Reading passage section start

Simple Harmonic Motion Multiple Choice Question And Answers
Question 1. The motion of any hand of a clock is a (an)
- Periodic motion
- Simple harmonic motion
- Vibration
- Oscillation
Answer: 1. Periodic motion
Question 2. if the mass of a particle executing SHM is m and its angular frequency is ω, then the force constant of that SHM will be
- \(m \omega\)
- \(m \omega^2\)
- \(\sqrt{\frac{m}{\omega}}\)
- \(\sqrt{\frac{\omega}{m}}\)
Answer: 2. \(m \omega^2\)
Question 3. In the case of a simple harmonic motion, which of the following statements is not true?

Reading passage section end
Data under study section start

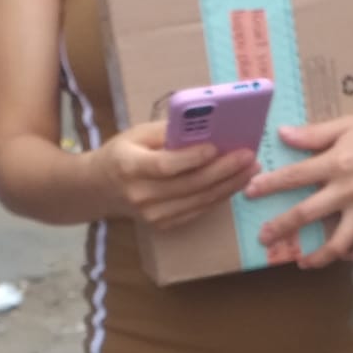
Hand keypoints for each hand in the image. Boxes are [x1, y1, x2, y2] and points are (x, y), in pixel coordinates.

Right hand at [100, 121, 258, 230]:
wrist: (101, 188)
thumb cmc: (123, 154)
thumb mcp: (138, 134)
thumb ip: (169, 131)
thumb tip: (207, 127)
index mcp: (129, 166)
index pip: (165, 166)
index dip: (193, 158)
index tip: (217, 147)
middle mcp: (140, 195)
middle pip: (190, 185)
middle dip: (224, 170)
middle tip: (249, 156)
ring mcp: (152, 215)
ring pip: (199, 200)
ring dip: (230, 185)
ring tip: (251, 169)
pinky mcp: (163, 225)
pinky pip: (198, 210)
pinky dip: (220, 196)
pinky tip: (236, 183)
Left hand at [243, 106, 352, 267]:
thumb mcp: (347, 124)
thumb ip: (314, 134)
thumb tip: (283, 135)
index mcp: (338, 163)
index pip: (295, 177)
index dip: (269, 185)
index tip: (249, 192)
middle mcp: (350, 190)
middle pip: (308, 214)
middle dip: (282, 228)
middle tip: (263, 238)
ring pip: (340, 242)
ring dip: (319, 256)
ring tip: (303, 262)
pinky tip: (343, 255)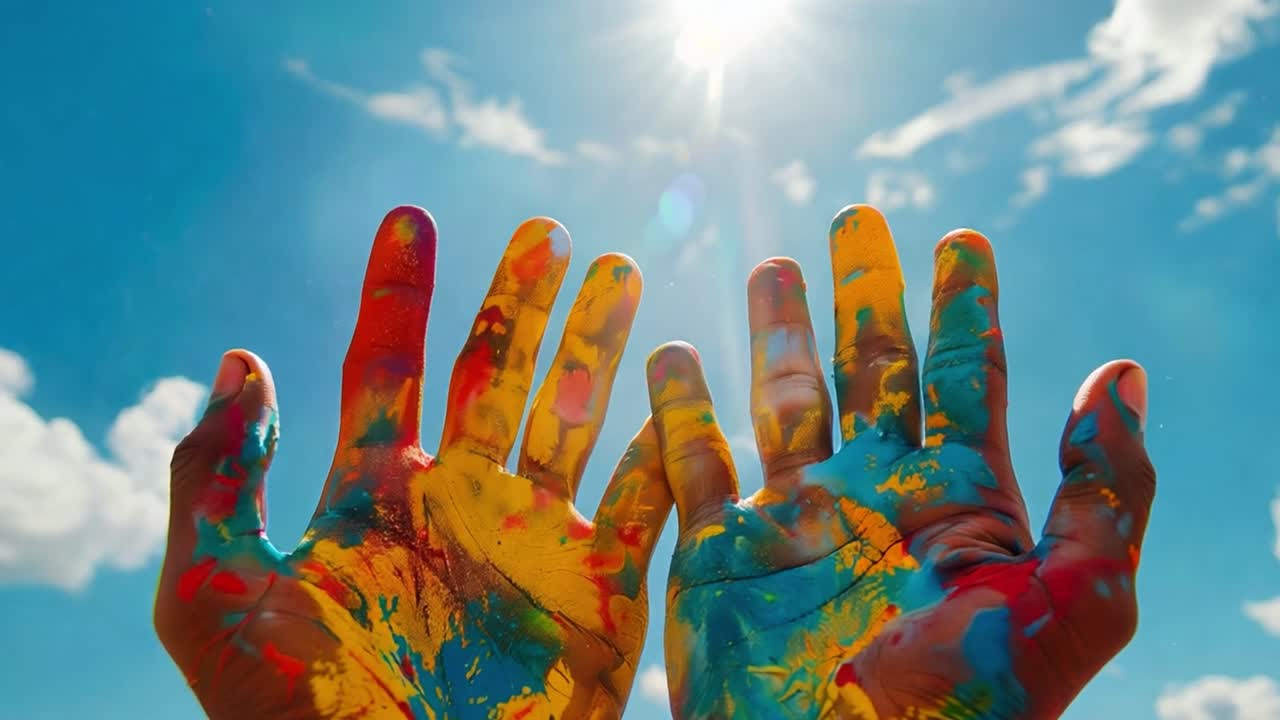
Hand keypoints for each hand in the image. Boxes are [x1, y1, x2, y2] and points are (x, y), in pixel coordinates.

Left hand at [155, 206, 671, 718]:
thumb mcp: (215, 597)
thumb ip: (215, 479)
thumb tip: (239, 358)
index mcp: (374, 493)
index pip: (389, 367)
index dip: (398, 293)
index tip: (409, 217)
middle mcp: (459, 502)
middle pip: (498, 374)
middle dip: (520, 300)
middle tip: (546, 228)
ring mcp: (533, 542)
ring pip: (576, 417)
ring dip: (598, 345)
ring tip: (619, 271)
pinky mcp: (600, 591)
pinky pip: (646, 504)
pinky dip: (667, 444)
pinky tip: (680, 382)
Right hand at [647, 205, 1154, 718]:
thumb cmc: (968, 711)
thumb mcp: (1074, 604)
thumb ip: (1105, 493)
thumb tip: (1123, 371)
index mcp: (958, 499)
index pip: (965, 375)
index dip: (965, 304)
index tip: (963, 239)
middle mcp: (875, 495)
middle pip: (869, 368)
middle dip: (865, 293)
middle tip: (856, 218)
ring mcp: (795, 521)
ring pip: (782, 397)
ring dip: (777, 330)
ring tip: (774, 263)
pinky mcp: (720, 555)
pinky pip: (693, 464)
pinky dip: (676, 410)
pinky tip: (668, 355)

Data under study section end

**Work instructions**
(A) Summarize the simple harmonic motion quiz in two sentences.
(B) Translate this sentence from the simple harmonic motion quiz into Spanish: "In the case of a simple harmonic motion, which of the following statements is not true?"
(C) According to the simple harmonic motion quiz, what is the force constant of an SHM whose particle has mass m and angular frequency ω?

**Solved problems**
(A) The simple harmonic motion quiz gives periodic motion as the answer for the motion of any hand of a clock. It also gives mω² as the force constant of an SHM in which the particle has mass m and angular frequency ω.

(B) En el caso de un movimiento armónico simple, ¿cuál de las siguientes afirmaciones no es verdadera?

(C) mω²